* **Exercise objective**: Copy the records below word for word, starting with the line containing "How many lines are shown in the chart?" and going on through the line containing "Which series has", with both of those lines included. Leave the pictures out of your copy.

Record set: Begin

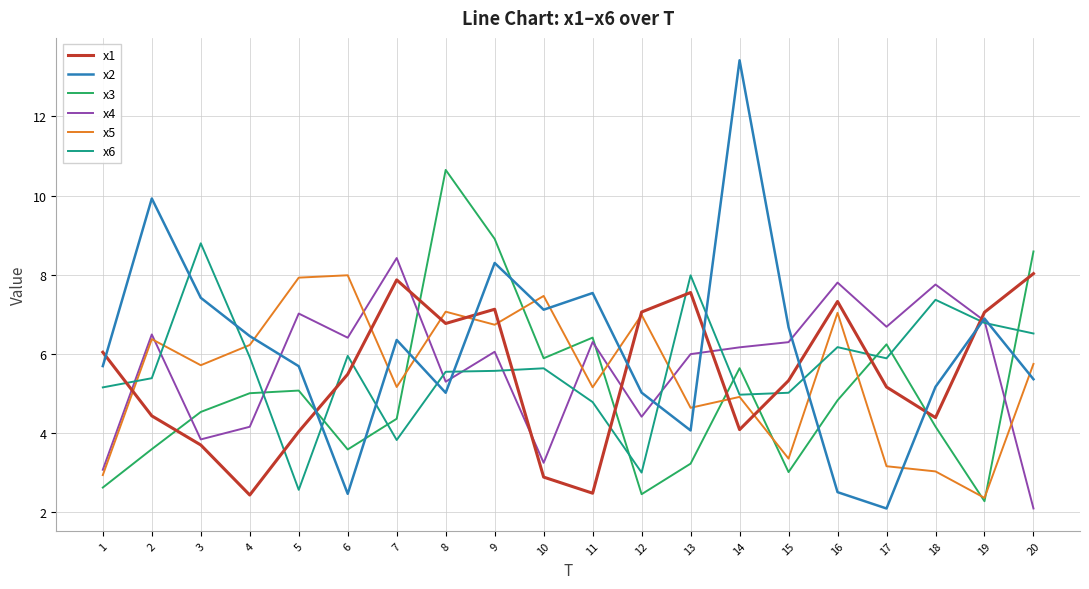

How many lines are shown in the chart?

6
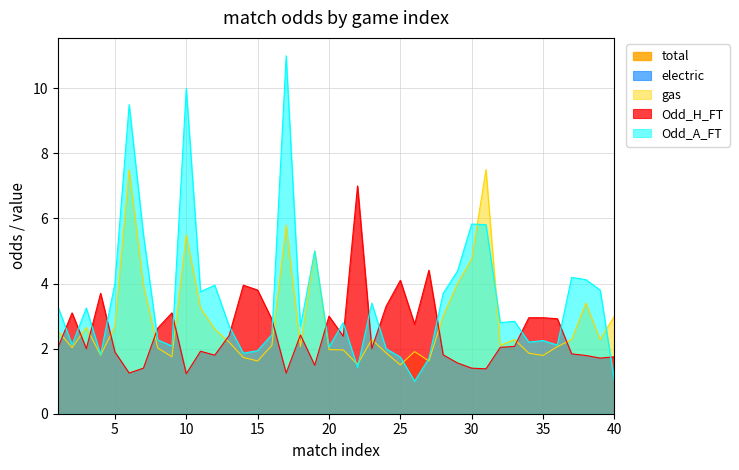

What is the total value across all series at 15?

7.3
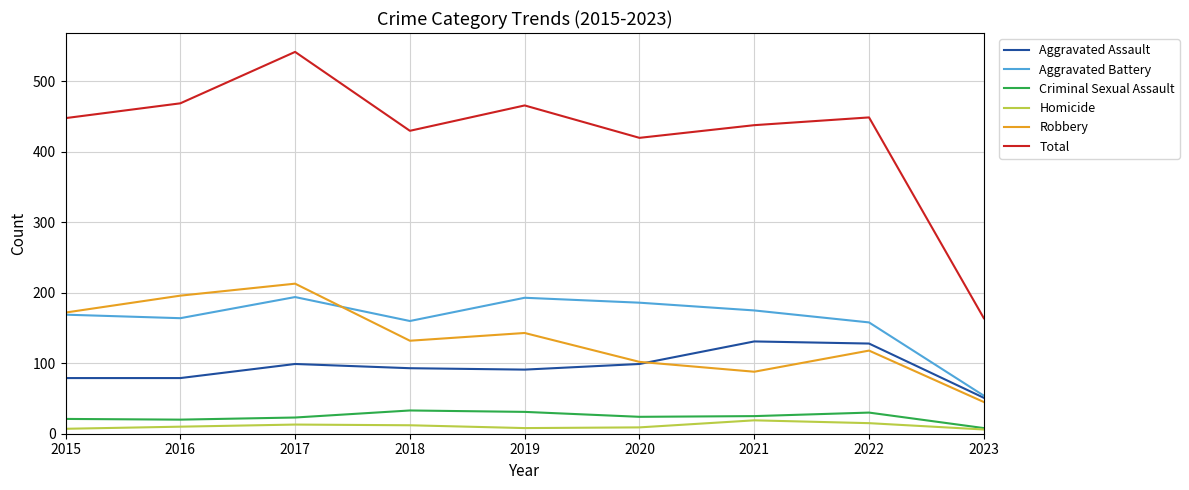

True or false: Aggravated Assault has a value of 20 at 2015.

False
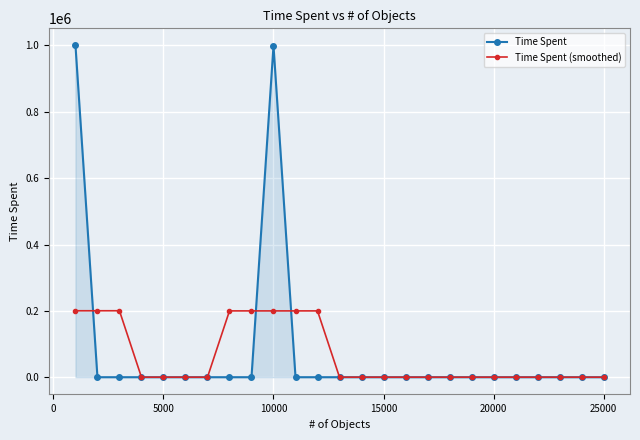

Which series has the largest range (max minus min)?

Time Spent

Record set: End
Record set: Begin

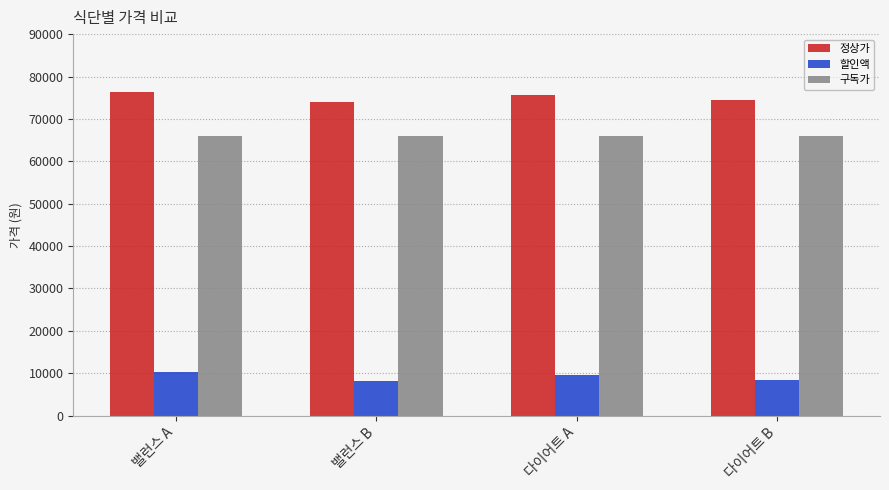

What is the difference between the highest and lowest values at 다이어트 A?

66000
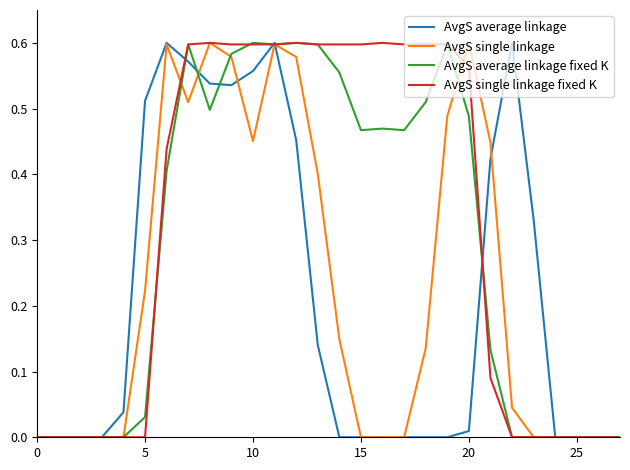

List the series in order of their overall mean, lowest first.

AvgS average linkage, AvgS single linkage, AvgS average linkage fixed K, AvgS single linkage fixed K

Record set: End
Record set: Begin

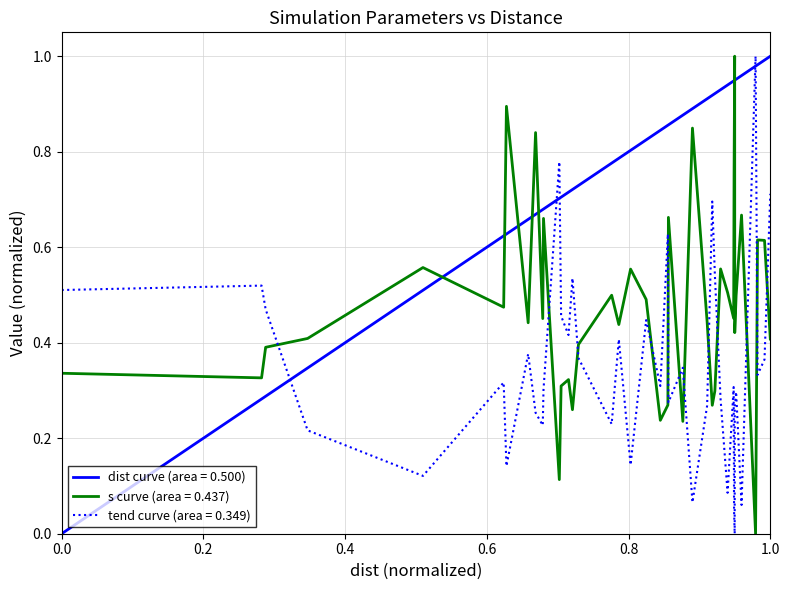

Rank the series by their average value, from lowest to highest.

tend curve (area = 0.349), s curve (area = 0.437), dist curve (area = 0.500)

Record set: End

* **Solution for this exercise**:
How many lines are shown in the chart?

6

What is the total value across all series at 15?

7.3

True or false: Aggravated Assault has a value of 20 at 2015.

False

Which series has the largest range (max minus min)?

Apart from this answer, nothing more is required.